● **Request**
Could you reproduce the items below with every "pie" changed to "donut" and nothing else altered?

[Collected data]
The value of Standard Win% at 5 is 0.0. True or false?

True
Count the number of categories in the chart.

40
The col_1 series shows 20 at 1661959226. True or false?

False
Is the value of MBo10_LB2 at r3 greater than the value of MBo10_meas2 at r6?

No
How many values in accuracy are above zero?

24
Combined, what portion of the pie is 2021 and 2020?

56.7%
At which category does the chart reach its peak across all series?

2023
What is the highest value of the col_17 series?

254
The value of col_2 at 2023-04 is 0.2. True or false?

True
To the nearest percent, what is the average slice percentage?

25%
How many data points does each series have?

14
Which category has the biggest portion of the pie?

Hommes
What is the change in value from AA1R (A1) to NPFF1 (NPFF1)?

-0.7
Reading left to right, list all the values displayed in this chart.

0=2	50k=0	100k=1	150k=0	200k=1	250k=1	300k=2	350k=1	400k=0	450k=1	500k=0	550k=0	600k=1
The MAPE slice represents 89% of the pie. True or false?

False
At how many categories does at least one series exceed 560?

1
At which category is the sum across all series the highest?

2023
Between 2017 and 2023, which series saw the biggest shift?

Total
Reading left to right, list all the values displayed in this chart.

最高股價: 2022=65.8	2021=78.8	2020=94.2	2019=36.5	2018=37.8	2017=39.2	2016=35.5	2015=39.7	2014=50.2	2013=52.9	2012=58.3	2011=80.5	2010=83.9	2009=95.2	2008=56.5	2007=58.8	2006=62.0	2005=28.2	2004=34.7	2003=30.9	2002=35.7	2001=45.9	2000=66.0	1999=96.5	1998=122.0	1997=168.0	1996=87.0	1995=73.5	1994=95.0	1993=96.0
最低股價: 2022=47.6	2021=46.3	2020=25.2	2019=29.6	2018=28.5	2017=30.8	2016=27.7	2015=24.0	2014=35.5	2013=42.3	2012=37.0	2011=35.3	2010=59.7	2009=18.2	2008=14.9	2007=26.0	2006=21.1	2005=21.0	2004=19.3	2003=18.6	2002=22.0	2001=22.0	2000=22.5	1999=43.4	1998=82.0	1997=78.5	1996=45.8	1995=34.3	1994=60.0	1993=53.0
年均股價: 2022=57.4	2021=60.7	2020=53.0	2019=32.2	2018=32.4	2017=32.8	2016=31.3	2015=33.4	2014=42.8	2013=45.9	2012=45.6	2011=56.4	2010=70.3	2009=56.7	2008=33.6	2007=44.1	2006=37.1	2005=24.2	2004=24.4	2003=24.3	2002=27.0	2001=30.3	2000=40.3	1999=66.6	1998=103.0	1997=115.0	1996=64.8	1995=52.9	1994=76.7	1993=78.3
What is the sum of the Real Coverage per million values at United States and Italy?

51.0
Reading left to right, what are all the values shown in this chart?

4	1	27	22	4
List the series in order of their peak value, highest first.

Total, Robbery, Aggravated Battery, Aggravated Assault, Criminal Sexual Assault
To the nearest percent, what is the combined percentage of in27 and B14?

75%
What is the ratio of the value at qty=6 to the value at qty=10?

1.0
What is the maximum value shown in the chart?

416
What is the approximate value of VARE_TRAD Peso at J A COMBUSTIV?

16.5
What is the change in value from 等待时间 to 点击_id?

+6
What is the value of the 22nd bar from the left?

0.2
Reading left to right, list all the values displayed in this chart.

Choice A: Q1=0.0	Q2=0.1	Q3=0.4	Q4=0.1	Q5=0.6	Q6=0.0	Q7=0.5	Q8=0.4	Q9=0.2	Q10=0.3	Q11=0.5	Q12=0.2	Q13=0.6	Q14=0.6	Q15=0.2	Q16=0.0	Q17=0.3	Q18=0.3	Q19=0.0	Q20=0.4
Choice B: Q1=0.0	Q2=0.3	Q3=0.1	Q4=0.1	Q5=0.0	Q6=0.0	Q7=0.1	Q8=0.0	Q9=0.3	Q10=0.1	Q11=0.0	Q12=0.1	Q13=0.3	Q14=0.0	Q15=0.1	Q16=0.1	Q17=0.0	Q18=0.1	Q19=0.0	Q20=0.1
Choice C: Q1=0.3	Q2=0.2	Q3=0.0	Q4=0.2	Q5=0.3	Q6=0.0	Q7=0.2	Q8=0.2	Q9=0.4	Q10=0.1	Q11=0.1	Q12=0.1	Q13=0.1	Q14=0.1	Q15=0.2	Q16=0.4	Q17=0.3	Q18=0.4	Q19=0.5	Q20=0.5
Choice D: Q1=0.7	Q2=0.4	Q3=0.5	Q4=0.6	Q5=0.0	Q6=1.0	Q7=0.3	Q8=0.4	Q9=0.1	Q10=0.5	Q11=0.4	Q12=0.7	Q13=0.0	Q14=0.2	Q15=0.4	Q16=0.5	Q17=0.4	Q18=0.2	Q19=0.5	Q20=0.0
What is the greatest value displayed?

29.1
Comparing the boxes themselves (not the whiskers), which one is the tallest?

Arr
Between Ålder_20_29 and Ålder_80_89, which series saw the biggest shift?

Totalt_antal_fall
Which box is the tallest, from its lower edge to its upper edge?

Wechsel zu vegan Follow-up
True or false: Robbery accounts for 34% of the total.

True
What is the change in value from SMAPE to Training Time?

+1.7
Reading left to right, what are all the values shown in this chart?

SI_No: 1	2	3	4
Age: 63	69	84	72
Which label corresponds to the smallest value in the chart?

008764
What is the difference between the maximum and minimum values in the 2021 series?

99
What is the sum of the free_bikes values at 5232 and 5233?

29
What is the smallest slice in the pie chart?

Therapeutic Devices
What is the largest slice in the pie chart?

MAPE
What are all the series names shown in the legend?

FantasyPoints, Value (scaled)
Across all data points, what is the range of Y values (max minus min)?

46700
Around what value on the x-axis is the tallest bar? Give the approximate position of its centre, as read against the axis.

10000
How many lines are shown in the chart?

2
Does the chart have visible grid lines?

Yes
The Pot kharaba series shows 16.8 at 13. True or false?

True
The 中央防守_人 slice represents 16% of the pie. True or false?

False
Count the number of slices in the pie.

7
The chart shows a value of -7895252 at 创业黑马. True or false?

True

● **Expected output**
The value of Standard Win% at 5 is 0.0. True or false?

True
Count the number of categories in the chart.

40
The col_1 series shows 20 at 1661959226. True or false?

False
Is the value of MBo10_LB2 at r3 greater than the value of MBo10_meas2 at r6?

No
How many values in accuracy are above zero?

24
Combined, what portion of the donut is 2021 and 2020?

56.7%
At which category does the chart reach its peak across all series?

2023
What is the highest value of the col_17 series?

254
The value of col_2 at 2023-04 is 0.2. True or false?

True
To the nearest percent, what is the average slice percentage?

25%
How many data points does each series have?

14
Which category has the biggest portion of the donut?

Hommes
What is the change in value from AA1R (A1) to NPFF1 (NPFF1)?

-0.7
Reading left to right, list all the values displayed in this chart.

0=2	50k=0	100k=1	150k=0	200k=1	250k=1	300k=2	350k=1	400k=0	450k=1	500k=0	550k=0	600k=1
The MAPE slice represents 89% of the donut. True or false?

False
At how many categories does at least one series exceed 560?

1
At which category is the sum across all series the highest?

2023
Between 2017 and 2023, which series saw the biggest shift?

Total
Reading left to right, list all the values displayed in this chart.

最高股價: 2022=65.8	2021=78.8	2020=94.2	2019=36.5	2018=37.8	2017=39.2	2016=35.5	2015=39.7	2014=50.2	2013=52.9	2012=58.3	2011=80.5	2010=83.9	2009=95.2	2008=56.5	2007=58.8	2006=62.0	2005=28.2	2004=34.7	2003=30.9	2002=35.7	2001=45.9	2000=66.0	1999=96.5	1998=122.0	1997=168.0	1996=87.0	1995=73.5	1994=95.0	1993=96.0
最低股價: 2022=47.6	2021=46.3	2020=25.2	2019=29.6	2018=28.5	2017=30.8	2016=27.7	2015=24.0	2014=35.5	2013=42.3	2012=37.0	2011=35.3	2010=59.7	2009=18.2	2008=14.9	2007=26.0	2006=21.1	2005=21.0	2004=19.3	2003=18.6	2002=22.0	2001=22.0	2000=22.5	1999=43.4	1998=82.0	1997=78.5	1996=45.8	1995=34.3	1994=60.0	1993=53.0
年均股價: 2022=57.4	2021=60.7	2020=53.0	2019=32.2	2018=32.4	2017=32.8	2016=31.3	2015=33.4	2014=42.8	2013=45.9	2012=45.6	2011=56.4	2010=70.3	2009=56.7	2008=33.6	2007=44.1	2006=37.1	2005=24.2	2004=24.4	2003=24.3	2002=27.0	2001=30.3	2000=40.3	1999=66.6	1998=103.0	1997=115.0	1996=64.8	1995=52.9	1994=76.7	1993=78.3
What is the sum of the Real Coverage per million values at United States and Italy?

51.0
Reading left to right, what are all the values shown in this chart?

4	1	27	22	4
List the series in order of their peak value, highest first.

Total, Robbery, Aggravated Battery, Aggravated Assault, Criminal Sexual Assault
To the nearest percent, what is the combined percentage of in27 and B14?

75%
What is the ratio of the value at qty=6 to the value at qty=10?

1.0
What is the maximum value shown in the chart?

416
What is the approximate value of VARE_TRAD Peso at J A COMBUSTIV?

16.5
What is the change in value from 等待时间 to 点击_id?

+6
What is the value of the 22nd bar from the left?

0.2
Reading left to right, list all the values displayed in this chart.

Choice A: Q1=0.0	Q2=0.1	Q3=0.4	Q4=0.1	Q5=0.6	Q6=0.0	Q7=0.5	Q8=0.4	Q9=0.2	Q10=0.3	Q11=0.5	Q12=0.2	Q13=0.6	Q14=0.6	Q15=0.2	Q16=0.0	Q17=0.3	Q18=0.3	Q19=0.0	Q20=0.4
Choice B: Q1=0.0	Q2=0.3	Q3=0.1	Q4=0.1	Q5=0.0	Q6=0.0	Q7=0.1	Q8=0.0	Q9=0.3	Q10=0.1	Q11=0.0	Q12=0.1	Q13=0.3	Q14=0.0	Q15=0.1	Q16=0.1	Q17=0.0	Q18=0.1	Q19=0.0	Q20=0.1
Choice C: Q1=0.3	Q2=0.2	Q3=0.0	Q4=0.2	Q5=0.3	Q6=0.0	Q7=0.2	Q8=0.2	Q9=0.4	Q10=0.1	Q11=0.1	Q12=0.1	Q13=0.1	Q14=0.1	Q15=0.2	Q16=0.4	Q17=0.3	Q18=0.4	Q19=0.5	Q20=0.5
Choice D: Q1=0.7	Q2=0.4	Q3=0.5	Q4=0.6	Q5=0.0	Q6=1.0	Q7=0.3	Q8=0.4	Q9=0.1	Q10=0.5	Q11=0.4	Q12=0.7	Q13=0.0	Q14=0.2	Q15=0.4	Q16=0.5	Q17=0.4	Q18=0.2	Q19=0.5	Q20=0.0
What is the greatest value displayed?

29.1
Comparing the boxes themselves (not the whiskers), which one is the tallest?

Arr
Between Ålder_20_29 and Ålder_80_89, which series saw the biggest shift?

Totalt_antal_fall
Which box is the tallest, from its lower edge to its upper edge?

Wechsel zu vegan Follow-up
True or false: Robbery accounts for 34% of the total.

True
What is the change in value from SMAPE to Training Time?

+1.7
Reading left to right, what are all the values shown in this chart?

SI_No: 1	2	3	4
Age: 63	69	84	72
Which label corresponds to the smallest value in the chart?

008764
What is the difference between the maximum and minimum values in the 2021 series?

99
What is the sum of the free_bikes values at 5232 and 5233?

29
What is the smallest slice in the donut chart?

Therapeutic Devices
What is the largest slice in the donut chart?

MAPE
What are all the series names shown in the legend?

FantasyPoints, Value (scaled)
Across all data points, what is the range of Y values (max minus min)?

46700
Around what value on the x-axis is the tallest bar? Give the approximate position of its centre, as read against the axis.

10000
How many lines are shown in the chart?

2
Does the chart have visible grid lines?

Yes
The Pot kharaba series shows 16.8 at 13. True or false?

True
The 中央防守_人 slice represents 16% of the donut. True or false?

False
Count the number of slices in the donut.

7
The chart shows a value of -7895252 at 创业黑马. True or false?

True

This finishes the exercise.